How Do You Read the Bible in Chronological or Historical Order?
While there is more than one way to read the Bible in chronological order, most methods begin with the books written by Moses and end with the letters of John and the book of Revelation. While the first and last book of the Bible are in correct chronological position, some books require a shuffling of order so that they follow the historical timeline.
The first major difference in reading the Bible chronologically as opposed to its normal order is the placement of the book of Job. In most Bibles, Job appears before the book of Psalms. Bible scholars generally place the events of the book of Job in the antediluvian era. Therefore, to read the Bible chronologically, Job is read after reading Genesis chapters 8 through 11, the account of the flood.
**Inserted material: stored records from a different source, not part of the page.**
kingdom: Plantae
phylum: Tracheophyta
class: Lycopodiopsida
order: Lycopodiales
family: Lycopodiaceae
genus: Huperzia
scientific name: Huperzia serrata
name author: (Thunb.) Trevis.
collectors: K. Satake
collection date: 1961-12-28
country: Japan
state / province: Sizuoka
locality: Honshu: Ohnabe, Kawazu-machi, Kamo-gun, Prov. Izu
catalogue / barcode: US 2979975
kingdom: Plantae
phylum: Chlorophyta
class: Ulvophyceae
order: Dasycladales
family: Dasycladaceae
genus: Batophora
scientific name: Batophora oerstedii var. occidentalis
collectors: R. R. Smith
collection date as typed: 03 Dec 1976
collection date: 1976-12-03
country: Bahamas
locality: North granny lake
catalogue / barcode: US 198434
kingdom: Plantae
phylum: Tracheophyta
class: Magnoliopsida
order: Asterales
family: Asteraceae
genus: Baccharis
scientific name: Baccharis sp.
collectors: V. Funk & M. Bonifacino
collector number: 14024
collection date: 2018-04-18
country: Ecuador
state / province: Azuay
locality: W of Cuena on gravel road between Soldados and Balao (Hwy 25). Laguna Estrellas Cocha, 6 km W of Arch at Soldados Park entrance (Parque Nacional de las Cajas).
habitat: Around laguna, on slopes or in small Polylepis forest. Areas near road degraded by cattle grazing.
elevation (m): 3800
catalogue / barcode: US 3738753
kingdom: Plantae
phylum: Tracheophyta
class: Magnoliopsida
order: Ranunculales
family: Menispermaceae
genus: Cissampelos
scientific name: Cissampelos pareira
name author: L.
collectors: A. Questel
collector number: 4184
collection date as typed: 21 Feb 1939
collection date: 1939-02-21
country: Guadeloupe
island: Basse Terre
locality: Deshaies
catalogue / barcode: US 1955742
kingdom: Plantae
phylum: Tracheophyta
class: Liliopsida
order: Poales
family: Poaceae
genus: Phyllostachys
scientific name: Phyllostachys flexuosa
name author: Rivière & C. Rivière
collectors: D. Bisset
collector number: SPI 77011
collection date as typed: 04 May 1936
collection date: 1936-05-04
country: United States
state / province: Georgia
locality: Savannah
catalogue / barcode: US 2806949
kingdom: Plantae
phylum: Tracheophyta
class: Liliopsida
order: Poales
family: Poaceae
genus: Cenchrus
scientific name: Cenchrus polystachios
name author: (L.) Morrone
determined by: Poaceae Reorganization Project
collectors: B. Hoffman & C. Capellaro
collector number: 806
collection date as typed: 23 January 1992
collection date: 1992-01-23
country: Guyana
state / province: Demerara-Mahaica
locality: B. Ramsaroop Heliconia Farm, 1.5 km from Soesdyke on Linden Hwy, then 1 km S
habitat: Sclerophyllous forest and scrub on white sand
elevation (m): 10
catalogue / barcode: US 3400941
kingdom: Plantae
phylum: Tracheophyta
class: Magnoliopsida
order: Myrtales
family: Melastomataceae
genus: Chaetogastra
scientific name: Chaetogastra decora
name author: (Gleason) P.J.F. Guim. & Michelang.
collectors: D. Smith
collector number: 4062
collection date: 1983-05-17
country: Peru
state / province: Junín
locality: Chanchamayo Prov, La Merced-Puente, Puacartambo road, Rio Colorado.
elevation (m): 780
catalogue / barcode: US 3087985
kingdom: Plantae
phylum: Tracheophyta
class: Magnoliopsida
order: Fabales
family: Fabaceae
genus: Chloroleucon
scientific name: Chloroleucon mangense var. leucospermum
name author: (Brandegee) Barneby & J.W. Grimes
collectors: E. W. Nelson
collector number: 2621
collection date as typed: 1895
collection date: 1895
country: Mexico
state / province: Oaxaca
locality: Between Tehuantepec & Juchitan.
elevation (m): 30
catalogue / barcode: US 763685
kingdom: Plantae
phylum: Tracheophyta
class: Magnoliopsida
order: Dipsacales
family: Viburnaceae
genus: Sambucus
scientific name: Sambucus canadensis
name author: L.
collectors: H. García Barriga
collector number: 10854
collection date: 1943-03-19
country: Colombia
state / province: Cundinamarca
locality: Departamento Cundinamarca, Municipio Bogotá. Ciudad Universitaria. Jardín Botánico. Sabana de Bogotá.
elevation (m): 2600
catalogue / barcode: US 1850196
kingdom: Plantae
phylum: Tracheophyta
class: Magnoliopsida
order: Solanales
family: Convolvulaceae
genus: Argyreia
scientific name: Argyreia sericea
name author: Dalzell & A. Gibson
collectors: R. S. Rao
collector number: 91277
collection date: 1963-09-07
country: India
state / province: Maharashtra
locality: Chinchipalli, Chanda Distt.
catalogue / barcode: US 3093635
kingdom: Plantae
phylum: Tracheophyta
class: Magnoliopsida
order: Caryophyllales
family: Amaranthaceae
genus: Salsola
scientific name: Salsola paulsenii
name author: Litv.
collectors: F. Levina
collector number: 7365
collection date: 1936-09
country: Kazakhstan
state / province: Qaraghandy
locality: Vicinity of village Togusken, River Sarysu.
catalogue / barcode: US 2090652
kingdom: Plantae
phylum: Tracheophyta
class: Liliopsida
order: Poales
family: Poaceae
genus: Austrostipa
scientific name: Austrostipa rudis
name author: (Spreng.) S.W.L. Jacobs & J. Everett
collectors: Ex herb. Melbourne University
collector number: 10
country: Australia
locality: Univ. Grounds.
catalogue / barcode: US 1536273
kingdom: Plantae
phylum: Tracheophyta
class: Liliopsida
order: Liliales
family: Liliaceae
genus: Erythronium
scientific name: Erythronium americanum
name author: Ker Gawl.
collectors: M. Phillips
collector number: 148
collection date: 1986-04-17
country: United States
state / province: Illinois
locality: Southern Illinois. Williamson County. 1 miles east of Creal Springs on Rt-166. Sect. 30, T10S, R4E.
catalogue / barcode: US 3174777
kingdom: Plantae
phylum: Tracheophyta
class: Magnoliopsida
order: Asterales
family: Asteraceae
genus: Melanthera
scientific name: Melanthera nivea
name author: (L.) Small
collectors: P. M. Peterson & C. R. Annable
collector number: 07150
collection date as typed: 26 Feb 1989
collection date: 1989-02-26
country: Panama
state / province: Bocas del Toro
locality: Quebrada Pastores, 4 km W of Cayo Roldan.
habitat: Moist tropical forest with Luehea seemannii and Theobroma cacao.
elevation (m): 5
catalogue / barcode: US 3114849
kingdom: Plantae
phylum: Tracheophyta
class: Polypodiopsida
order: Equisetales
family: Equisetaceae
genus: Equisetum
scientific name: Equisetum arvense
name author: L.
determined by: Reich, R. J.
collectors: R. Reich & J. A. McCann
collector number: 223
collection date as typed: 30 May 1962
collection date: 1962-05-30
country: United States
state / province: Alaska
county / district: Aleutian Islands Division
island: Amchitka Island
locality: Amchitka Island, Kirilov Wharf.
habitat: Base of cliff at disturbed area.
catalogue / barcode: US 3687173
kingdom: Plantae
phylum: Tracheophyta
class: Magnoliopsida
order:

After Job is inserted into the order, the Bible can be read in its normal order. Psalms, Proverbs, Ecclesiastes and the other poetic books have no fixed historical setting, so different methods use different placements. However, these are usually grouped by writer; that is, the psalms written by David are read during the accounts of David in 1 and 2 Samuel, while the proverbs of Solomon are read during either 1 Kings or 2 Chronicles.
Another major difference in reading the Bible chronologically is the placement of the books of Ezra, Esther and Nehemiah. While in the Bible’s normal order, these books appear before Job and Psalms, reading the Bible chronologically requires these books to be among the last Old Testament books read.